In the records, change "name author" to "authority" in the lines between the one holding "country: India" and the one holding "state / province: Vermont", inclusive, and give only those lines with every other part unchanged.

_Information shown_.
#####

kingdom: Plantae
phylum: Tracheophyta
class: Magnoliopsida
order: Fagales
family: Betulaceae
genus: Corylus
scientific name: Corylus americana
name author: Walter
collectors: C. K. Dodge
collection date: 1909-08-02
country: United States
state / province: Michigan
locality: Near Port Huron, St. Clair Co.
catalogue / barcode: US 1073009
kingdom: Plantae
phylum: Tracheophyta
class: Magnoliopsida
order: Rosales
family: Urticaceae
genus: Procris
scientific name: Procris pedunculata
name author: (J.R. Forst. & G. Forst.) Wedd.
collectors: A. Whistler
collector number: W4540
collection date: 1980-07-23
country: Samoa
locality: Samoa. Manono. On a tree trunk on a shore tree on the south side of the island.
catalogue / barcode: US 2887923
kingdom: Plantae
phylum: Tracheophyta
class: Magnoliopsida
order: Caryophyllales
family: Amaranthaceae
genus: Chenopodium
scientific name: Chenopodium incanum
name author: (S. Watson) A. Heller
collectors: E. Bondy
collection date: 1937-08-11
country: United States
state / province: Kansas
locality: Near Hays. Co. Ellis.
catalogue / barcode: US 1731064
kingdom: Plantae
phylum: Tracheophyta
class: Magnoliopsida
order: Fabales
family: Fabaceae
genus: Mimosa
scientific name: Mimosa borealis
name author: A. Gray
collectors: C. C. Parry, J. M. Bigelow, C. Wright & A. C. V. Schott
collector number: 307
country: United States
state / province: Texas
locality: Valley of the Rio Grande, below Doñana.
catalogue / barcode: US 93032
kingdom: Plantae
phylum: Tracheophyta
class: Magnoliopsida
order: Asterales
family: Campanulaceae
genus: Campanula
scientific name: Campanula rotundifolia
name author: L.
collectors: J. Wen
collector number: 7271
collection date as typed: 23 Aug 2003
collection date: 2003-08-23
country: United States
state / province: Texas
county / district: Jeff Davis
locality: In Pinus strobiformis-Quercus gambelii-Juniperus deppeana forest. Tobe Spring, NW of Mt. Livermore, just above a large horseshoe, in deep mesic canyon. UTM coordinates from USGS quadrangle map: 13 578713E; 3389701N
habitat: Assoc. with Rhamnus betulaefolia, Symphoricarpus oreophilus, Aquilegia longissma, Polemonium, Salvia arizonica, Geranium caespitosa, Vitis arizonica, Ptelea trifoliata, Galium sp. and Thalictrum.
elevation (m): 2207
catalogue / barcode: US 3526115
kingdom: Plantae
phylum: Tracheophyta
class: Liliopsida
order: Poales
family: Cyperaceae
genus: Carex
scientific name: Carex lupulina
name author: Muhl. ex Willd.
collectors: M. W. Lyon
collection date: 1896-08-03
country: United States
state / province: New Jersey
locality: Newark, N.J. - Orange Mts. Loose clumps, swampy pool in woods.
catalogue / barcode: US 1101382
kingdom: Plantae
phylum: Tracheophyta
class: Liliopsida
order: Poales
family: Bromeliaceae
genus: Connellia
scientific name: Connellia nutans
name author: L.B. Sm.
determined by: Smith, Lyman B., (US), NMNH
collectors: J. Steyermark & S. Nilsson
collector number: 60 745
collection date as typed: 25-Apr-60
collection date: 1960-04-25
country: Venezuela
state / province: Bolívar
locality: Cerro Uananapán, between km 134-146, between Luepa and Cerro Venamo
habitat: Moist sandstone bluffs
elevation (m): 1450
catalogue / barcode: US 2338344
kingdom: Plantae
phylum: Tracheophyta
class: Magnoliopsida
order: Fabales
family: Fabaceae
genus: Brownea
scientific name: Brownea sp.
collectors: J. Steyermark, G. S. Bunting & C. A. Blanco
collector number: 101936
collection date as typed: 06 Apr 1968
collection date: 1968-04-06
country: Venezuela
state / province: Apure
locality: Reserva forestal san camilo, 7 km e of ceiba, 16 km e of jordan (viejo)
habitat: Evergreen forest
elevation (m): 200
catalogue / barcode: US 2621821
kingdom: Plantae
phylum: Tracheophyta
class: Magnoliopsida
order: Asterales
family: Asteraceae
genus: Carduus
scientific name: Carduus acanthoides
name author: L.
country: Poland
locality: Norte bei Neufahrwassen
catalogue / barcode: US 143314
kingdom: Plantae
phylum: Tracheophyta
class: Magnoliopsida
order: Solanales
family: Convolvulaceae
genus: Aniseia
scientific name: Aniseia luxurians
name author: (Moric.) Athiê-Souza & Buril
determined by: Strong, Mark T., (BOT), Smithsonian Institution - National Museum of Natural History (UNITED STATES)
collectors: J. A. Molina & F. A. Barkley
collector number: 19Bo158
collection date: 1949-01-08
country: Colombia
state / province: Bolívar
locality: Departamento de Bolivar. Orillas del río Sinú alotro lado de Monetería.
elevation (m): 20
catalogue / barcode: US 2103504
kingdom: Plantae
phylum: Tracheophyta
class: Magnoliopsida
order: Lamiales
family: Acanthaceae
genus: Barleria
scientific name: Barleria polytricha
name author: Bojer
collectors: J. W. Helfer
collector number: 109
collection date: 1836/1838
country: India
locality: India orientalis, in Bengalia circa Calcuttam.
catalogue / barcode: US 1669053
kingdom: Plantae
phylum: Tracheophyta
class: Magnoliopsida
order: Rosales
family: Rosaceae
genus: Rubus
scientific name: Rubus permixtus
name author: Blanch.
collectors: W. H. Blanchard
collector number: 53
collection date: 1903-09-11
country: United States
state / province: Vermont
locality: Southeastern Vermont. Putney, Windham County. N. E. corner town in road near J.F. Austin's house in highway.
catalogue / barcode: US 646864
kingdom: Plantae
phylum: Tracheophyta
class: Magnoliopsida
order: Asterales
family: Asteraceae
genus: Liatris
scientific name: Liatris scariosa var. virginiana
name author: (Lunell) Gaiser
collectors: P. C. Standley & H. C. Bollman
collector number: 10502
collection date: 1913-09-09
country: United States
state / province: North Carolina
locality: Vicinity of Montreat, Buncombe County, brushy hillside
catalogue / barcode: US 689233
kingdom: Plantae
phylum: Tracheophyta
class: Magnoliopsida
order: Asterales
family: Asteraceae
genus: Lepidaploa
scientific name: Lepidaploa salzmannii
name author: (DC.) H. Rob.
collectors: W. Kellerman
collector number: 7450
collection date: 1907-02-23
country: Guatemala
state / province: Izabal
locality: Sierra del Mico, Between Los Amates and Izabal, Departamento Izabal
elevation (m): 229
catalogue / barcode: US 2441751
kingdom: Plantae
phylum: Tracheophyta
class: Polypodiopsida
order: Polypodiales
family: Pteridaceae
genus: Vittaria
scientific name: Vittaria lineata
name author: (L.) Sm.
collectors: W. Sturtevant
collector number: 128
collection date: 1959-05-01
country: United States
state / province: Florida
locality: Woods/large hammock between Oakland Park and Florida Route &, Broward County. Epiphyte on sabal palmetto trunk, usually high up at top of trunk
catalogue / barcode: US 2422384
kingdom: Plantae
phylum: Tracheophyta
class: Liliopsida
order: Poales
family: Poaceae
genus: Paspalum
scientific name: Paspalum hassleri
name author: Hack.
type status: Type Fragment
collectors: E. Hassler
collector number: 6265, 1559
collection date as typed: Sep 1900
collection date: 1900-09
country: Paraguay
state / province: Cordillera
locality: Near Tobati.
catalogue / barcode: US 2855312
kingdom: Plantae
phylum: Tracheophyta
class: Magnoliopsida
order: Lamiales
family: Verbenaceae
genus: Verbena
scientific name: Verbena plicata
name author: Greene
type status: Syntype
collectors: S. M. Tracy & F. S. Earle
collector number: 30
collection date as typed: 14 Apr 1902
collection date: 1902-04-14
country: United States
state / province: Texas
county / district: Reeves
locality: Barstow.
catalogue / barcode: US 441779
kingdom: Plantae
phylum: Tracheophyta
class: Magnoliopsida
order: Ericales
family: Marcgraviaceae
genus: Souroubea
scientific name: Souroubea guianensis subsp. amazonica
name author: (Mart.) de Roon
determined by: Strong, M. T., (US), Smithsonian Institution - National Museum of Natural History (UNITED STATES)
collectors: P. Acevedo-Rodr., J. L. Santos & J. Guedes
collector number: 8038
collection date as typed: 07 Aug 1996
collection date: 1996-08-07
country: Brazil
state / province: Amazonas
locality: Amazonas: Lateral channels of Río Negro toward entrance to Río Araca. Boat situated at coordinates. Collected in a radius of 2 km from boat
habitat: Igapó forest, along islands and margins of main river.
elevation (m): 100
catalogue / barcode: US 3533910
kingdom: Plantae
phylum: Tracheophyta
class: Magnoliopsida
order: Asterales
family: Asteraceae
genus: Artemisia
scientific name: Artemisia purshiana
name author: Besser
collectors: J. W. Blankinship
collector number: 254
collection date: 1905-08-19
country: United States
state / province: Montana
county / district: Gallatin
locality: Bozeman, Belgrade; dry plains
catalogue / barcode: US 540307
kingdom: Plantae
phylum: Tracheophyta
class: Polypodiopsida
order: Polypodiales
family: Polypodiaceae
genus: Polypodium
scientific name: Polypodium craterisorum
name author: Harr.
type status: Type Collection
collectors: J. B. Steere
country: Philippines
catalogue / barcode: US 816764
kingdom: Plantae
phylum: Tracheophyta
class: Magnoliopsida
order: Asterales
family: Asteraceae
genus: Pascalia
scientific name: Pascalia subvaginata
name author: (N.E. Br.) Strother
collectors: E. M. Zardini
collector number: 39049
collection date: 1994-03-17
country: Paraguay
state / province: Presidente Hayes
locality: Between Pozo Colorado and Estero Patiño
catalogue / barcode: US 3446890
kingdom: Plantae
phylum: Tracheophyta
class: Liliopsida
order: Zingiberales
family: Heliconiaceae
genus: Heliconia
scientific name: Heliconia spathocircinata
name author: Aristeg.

#####

_Reply to the task_.
country: India
locality: India orientalis, in Bengalia circa Calcuttam.
catalogue / barcode: US 1669053
kingdom: Plantae
phylum: Tracheophyta
class: Magnoliopsida
order: Rosales
family: Rosaceae
genus: Rubus
scientific name: Rubus permixtus
authority: Blanch.
collectors: W. H. Blanchard
collector number: 53
collection date: 1903-09-11
country: United States
state / province: Vermont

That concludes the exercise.